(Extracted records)
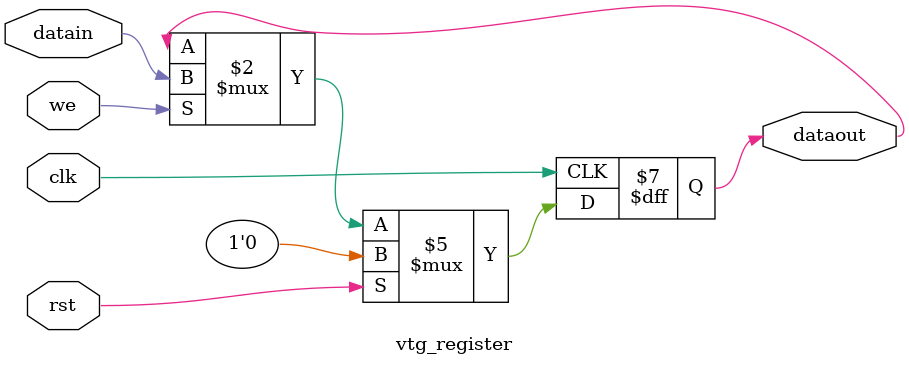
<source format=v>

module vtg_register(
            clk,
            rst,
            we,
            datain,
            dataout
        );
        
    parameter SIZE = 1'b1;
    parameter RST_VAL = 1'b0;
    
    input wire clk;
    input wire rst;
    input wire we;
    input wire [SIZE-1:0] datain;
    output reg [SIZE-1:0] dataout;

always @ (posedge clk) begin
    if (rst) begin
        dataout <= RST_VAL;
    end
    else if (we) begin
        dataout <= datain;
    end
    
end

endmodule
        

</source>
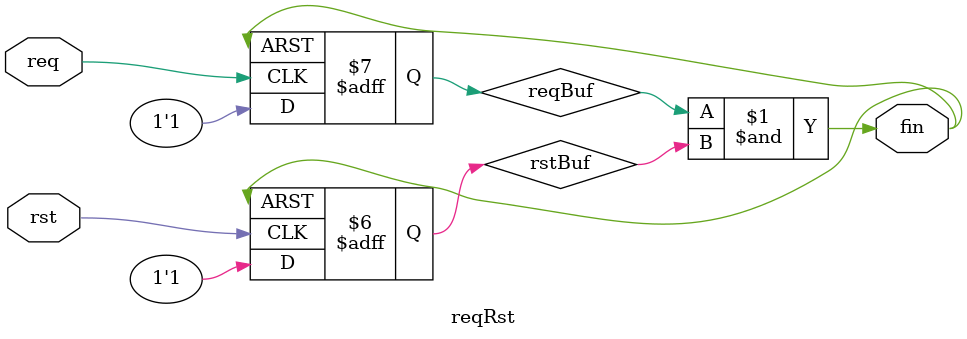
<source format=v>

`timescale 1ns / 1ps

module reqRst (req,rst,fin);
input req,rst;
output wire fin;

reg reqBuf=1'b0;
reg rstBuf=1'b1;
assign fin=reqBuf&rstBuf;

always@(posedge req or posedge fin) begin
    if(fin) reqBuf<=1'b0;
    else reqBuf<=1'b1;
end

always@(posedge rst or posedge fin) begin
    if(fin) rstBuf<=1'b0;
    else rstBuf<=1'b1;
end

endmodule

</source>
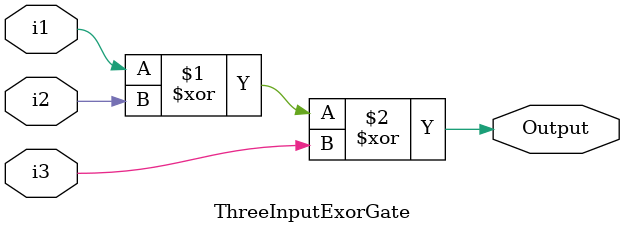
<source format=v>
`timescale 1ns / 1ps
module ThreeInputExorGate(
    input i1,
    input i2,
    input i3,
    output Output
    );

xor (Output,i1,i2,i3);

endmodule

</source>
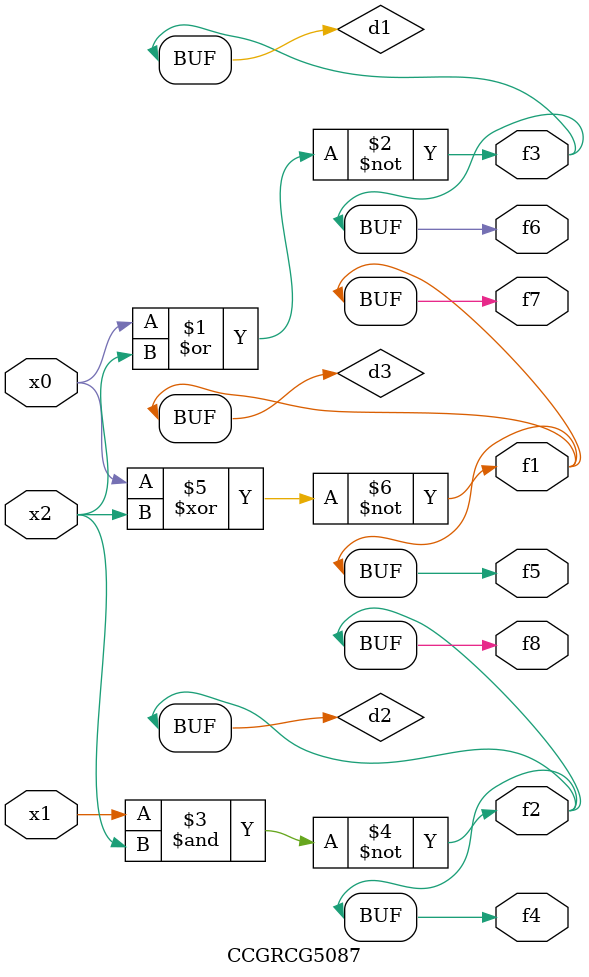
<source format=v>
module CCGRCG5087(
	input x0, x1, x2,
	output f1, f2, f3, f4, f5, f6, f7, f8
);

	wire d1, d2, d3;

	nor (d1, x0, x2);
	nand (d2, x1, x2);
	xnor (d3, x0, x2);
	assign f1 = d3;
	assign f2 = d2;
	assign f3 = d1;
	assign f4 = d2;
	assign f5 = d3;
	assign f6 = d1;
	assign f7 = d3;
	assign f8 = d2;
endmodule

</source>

==

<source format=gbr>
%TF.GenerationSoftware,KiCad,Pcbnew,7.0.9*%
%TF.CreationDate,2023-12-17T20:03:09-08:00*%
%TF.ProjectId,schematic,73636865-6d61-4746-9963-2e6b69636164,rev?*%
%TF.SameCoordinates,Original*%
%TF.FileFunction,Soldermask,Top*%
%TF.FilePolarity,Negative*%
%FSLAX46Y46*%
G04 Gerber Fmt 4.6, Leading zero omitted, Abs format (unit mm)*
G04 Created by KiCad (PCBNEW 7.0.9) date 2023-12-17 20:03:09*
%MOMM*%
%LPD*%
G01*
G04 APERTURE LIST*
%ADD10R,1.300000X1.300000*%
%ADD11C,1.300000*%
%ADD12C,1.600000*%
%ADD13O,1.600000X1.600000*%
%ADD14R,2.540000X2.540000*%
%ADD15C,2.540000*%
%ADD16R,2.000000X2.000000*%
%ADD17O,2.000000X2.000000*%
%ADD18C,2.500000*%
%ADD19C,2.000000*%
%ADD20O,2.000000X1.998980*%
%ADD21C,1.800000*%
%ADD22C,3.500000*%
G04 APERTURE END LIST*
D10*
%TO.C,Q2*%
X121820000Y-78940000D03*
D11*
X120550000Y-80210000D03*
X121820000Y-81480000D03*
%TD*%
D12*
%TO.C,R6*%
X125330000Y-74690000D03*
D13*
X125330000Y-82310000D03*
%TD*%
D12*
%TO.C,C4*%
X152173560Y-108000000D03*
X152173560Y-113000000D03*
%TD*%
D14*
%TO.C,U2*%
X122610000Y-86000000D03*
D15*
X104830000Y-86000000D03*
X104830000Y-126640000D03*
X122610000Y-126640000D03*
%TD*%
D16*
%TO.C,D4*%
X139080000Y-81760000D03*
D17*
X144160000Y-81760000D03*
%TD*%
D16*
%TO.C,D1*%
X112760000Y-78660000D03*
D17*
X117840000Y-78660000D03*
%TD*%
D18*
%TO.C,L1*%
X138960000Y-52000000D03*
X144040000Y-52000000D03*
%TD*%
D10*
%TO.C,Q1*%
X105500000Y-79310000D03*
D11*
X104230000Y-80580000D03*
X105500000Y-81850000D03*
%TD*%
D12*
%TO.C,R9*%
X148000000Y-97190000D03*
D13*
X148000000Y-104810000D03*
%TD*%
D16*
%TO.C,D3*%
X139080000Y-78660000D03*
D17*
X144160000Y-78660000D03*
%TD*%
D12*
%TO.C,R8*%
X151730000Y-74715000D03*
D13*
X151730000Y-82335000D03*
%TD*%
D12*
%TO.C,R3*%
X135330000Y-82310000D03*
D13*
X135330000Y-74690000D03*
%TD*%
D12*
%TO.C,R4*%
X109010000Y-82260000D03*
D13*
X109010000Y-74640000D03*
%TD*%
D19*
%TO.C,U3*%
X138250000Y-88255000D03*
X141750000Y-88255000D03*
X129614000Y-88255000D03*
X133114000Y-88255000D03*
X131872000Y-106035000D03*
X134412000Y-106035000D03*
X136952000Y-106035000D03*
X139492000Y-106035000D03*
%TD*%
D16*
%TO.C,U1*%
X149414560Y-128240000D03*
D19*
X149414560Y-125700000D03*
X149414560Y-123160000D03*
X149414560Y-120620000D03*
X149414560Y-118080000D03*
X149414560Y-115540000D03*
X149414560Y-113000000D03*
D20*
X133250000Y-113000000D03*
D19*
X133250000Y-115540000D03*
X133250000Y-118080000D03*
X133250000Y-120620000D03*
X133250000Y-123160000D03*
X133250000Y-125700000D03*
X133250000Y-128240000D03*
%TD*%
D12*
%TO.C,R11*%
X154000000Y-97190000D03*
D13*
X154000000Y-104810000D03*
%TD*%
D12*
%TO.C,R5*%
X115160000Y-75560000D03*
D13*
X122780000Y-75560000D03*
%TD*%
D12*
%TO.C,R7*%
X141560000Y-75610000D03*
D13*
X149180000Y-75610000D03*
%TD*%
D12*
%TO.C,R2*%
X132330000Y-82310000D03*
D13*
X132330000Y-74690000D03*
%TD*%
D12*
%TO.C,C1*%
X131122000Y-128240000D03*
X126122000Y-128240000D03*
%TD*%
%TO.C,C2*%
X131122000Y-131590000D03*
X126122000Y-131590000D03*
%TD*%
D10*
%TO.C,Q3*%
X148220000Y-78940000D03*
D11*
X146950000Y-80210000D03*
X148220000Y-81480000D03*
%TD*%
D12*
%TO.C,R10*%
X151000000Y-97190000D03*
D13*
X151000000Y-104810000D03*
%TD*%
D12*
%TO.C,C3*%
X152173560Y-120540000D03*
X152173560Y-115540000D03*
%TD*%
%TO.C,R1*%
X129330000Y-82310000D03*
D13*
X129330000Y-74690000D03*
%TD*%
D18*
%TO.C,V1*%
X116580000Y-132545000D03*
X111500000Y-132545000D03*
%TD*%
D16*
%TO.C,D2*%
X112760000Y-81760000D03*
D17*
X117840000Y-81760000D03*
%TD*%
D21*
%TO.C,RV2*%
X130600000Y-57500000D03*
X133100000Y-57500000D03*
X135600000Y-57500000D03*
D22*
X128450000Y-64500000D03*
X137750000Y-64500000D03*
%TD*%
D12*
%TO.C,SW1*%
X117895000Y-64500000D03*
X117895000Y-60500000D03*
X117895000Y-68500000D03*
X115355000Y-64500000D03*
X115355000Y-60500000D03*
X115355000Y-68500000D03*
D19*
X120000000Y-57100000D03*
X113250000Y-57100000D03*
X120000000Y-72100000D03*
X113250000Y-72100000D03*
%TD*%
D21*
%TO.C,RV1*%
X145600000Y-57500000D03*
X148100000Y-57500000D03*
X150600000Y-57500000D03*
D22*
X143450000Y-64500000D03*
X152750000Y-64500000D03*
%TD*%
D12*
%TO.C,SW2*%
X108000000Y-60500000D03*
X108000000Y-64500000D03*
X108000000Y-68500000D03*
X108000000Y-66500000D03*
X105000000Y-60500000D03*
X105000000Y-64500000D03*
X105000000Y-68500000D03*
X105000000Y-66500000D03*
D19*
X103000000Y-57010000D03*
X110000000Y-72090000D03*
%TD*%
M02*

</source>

==

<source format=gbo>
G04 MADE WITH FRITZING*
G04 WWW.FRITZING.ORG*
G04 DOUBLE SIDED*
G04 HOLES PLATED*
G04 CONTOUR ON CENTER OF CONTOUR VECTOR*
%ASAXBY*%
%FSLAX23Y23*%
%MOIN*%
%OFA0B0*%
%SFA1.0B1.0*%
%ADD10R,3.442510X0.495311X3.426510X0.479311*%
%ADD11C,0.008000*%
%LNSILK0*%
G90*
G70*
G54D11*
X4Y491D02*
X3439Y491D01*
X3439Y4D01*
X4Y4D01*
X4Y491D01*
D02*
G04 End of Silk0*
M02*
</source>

# Task requirements
Please state how many lines in the entries above include the string "begin", and write only that number.

# Solution to the exercise
5